The sports media market is no less congested in the United Kingdom than it is here, which left MLB with a choice on how to market its offering. The best way, and the one it seems to have mostly followed, is to remain as authentic as possible.

American football has proven popular in the UK not because of supposed similarities between gridiron and rugby, but because it was pitched as its own unique thing. And partly because, not in spite of, the fact that the game is intrinsically American.

Just as so many Americans are avowed Anglophiles, enjoying everything from the Royal Family to Harry Styles to Premier League soccer and, yep, posh accents, so too do swarms of young and not-so-young Britons love the Kardashians (help), Beyonce, the NFL and Five Guys.

Baseball has avoided the trap of positioning itself as a replacement or alternative for the time-honored English pastime, cricket, and is being itself. While baseball is a small-time participation sport in Britain, with only around 60 clubs in the entire country, there is no reason why it can’t find some traction as an occasional viewing spectacle in London and deeper into Europe.

Old-school arguments about why certain nations haven’t adopted certain sports were long ago proven to be nonsense. Remember when you could constantly hear the aside that “Americans don’t like soccer?” How’d that work out?

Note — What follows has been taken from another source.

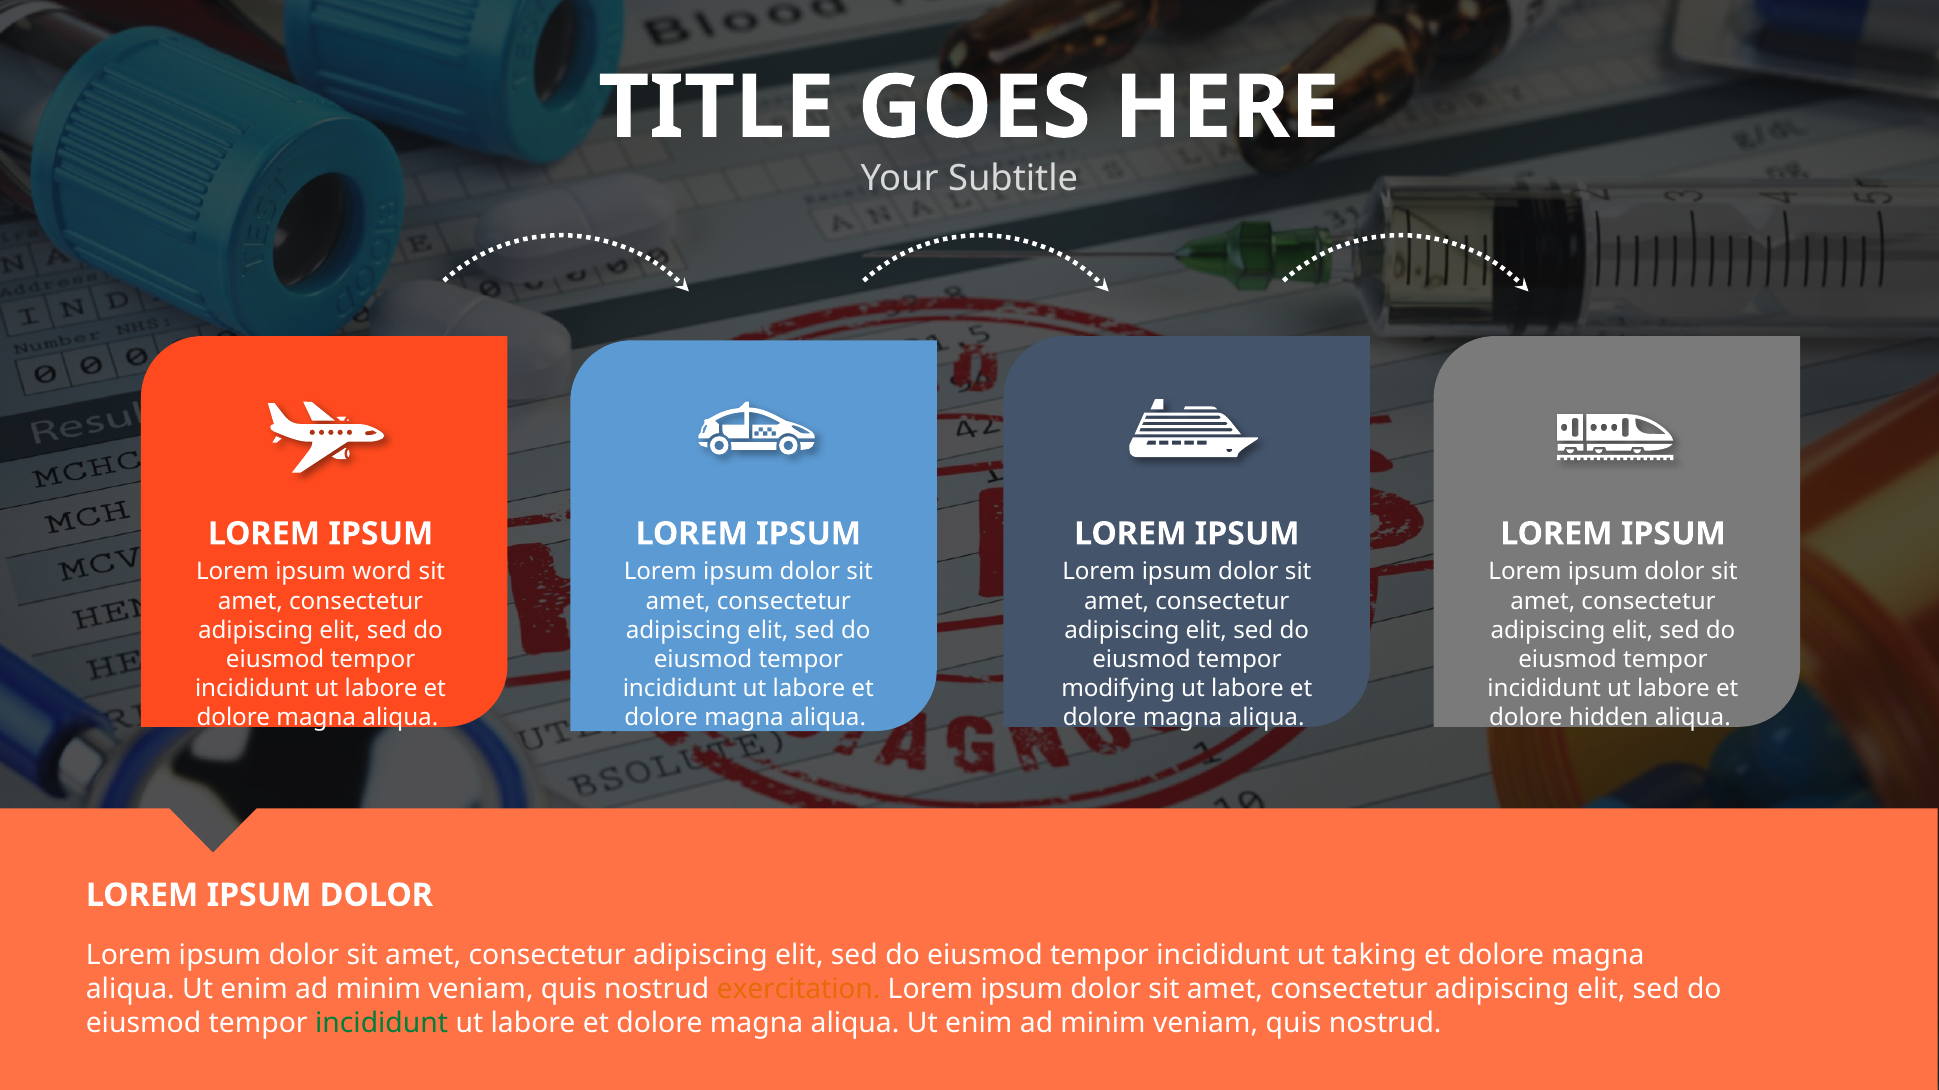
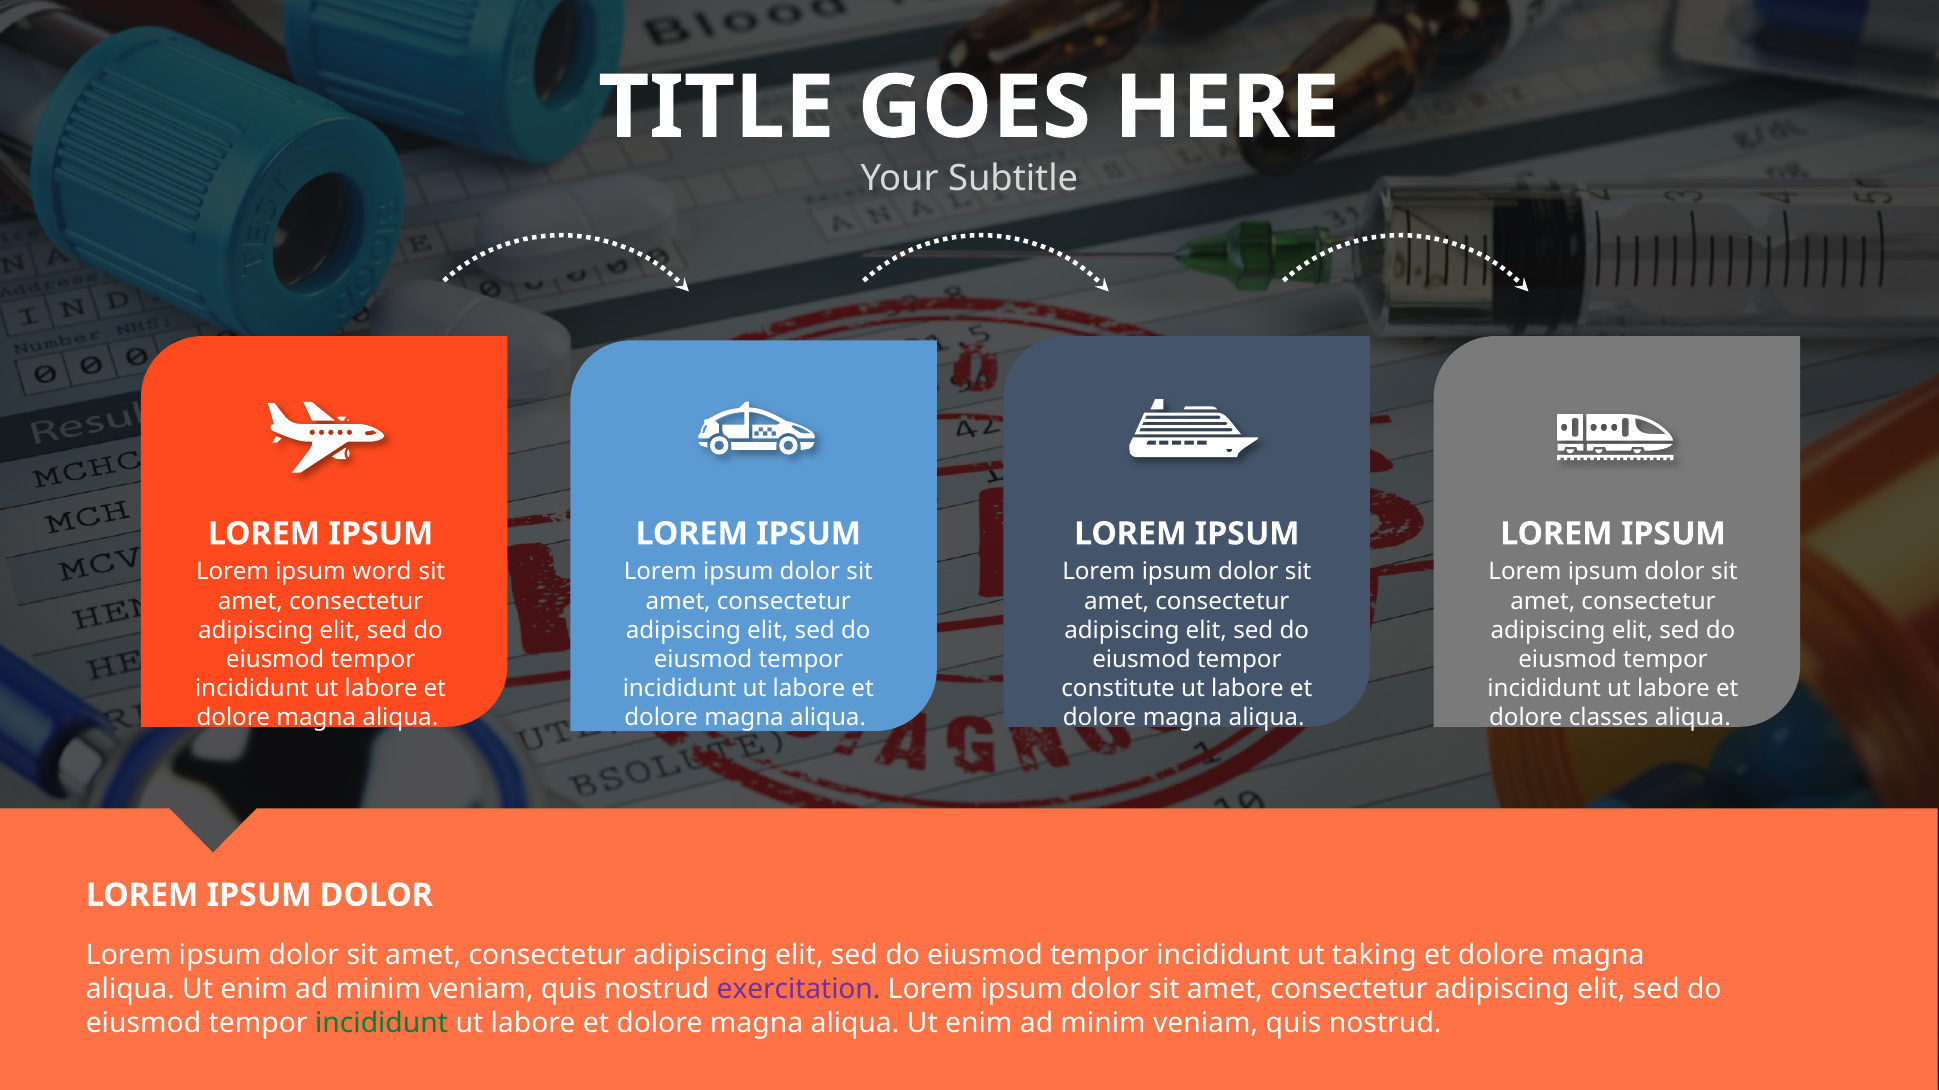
modifying: modifying -> constitute
hidden: hidden -> classes
exercitation colour: orange -> purple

When the NFL first went to London, more than one skeptic insisted Brits “wouldn’t ‘get’ American football.” More than 30 highly attended games later, this stands as another fallacy.

With baseball, one thing we can be sure of is that there won’t be talk of an expansion team across the pond any time soon, as the realities of a 162-game schedule would make so many trans-Atlantic flights an incurable headache.

More importantly, the thing to remember with such enterprises is that growth doesn’t all happen at once. It comes from showcasing the best of your product, and a storied Midwest rivalry is a meaningful way to do it. It is part of a process, as voiced by Cardinals pitcher Adam Wainwright, for whom playing in London will be a memorable part of his final season before retirement.

“Growing the sport is the goal of this whole thing,” Wainwright said. “Hopefully I get to help with that, and we leave with a whole bunch of new fans.